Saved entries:

+-------+

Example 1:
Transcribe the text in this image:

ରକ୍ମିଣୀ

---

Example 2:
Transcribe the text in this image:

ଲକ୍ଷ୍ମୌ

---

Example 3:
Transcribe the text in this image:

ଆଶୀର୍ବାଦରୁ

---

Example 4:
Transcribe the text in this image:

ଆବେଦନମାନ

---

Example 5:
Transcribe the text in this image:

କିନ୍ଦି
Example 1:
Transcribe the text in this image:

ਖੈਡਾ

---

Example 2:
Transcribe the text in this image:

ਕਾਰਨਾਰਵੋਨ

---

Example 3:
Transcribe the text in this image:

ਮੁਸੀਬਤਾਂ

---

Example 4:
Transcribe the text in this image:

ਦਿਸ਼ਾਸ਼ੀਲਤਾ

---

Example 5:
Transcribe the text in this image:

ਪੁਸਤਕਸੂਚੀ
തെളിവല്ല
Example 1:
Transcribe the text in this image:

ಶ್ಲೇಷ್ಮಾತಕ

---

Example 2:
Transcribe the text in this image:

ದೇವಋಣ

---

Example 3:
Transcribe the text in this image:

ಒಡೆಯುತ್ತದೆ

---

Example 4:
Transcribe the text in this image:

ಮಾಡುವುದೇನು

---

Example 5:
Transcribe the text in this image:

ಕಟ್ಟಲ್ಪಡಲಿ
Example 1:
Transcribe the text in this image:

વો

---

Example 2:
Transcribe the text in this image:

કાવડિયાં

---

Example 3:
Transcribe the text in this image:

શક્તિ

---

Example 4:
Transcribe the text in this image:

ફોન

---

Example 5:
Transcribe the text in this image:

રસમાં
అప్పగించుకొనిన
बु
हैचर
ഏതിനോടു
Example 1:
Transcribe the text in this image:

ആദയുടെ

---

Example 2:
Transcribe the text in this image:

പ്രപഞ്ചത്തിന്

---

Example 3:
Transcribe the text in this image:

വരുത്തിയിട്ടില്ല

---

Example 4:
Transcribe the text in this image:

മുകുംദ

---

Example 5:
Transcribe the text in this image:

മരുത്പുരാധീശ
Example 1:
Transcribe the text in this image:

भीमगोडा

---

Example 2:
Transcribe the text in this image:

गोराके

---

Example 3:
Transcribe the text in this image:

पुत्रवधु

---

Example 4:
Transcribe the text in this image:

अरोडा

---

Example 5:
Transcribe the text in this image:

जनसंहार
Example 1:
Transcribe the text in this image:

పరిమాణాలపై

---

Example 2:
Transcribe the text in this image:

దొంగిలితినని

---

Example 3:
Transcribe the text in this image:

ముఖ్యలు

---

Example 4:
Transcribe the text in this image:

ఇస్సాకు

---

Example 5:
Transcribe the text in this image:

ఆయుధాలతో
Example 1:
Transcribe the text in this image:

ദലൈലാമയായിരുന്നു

+-------+

#### [Work to be completed]
Could you reproduce every record above exactly as it appears?

#### [Answer to the problem]
Example 1:
Transcribe the text in this image:

ରକ୍ମିଣୀ

---

Example 2:
Transcribe the text in this image:

ଲକ୍ଷ୍ମୌ

---

Example 3:
Transcribe the text in this image:

ଆଶୀର୍ବାଦରୁ

---

Example 4:
Transcribe the text in this image:

ଆବେଦନମାନ

---

Example 5:
Transcribe the text in this image:

କିନ୍ଦି
Example 1:
Transcribe the text in this image:

ਖੈਡਾ

---

Example 2:
Transcribe the text in this image:

ਕਾਰਨਾਰਵੋਨ

---

Example 3:
Transcribe the text in this image:

ਮੁਸੀਬਤਾਂ

---

Example 4:
Transcribe the text in this image:

ਦਿਸ਼ਾਸ਼ੀਲਤਾ

---

Example 5:
Transcribe the text in this image:

ਪੁਸਤਕਸੂਚੀ
തെളിവല്ല
Example 1:
Transcribe the text in this image:

ಶ್ಲೇಷ್ಮಾತಕ

---

Example 2:
Transcribe the text in this image:

ದೇವಋಣ

---

Example 3:
Transcribe the text in this image:

ಒಡೆಯುತ್ತದೆ

---

Example 4:
Transcribe the text in this image:

ಮಾಡುವುದೇನು

---

Example 5:
Transcribe the text in this image:

ಕಟ್ಟಲ್ಪಡಲಿ
Example 1:
Transcribe the text in this image:

વો

---

Example 2:
Transcribe the text in this image:

કાવડિયાં

---

Example 3:
Transcribe the text in this image:

શક્તિ

---

Example 4:
Transcribe the text in this image:

ફોન

---

Example 5:
Transcribe the text in this image:

રસમાં
అప్పగించుకొనిన
बु
हैचर
ഏതിനോടു
Example 1:
Transcribe the text in this image:

ആദയുടെ

---

Example 2:
Transcribe the text in this image:

പ്രപഞ്ചത്തിന്

---

Example 3:
Transcribe the text in this image:

വരുത്തിയിട്ടില്ല

---

Example 4:
Transcribe the text in this image:

മുകുംദ

---

Example 5:
Transcribe the text in this image:

മരുത്പുരാധീശ
Example 1:
Transcribe the text in this image:

भीमगोडा

---

Example 2:
Transcribe the text in this image:

गोराके

---

Example 3:
Transcribe the text in this image:

पुत्रवधु

---

Example 4:
Transcribe the text in this image:

अरोडा

---

Example 5:
Transcribe the text in this image:

जनसंहार
Example 1:
Transcribe the text in this image:

పరిమాణాలపై

---

Example 2:
Transcribe the text in this image:

దొంగిలితినని

---

Example 3:
Transcribe the text in this image:

ముఖ్యలు

---

Example 4:
Transcribe the text in this image:

ఇస్సాకు

---

Example 5:
Transcribe the text in this image:

ఆయుధాలతో
Example 1:
Transcribe the text in this image:

ദലൈലാമയായിരുന്നു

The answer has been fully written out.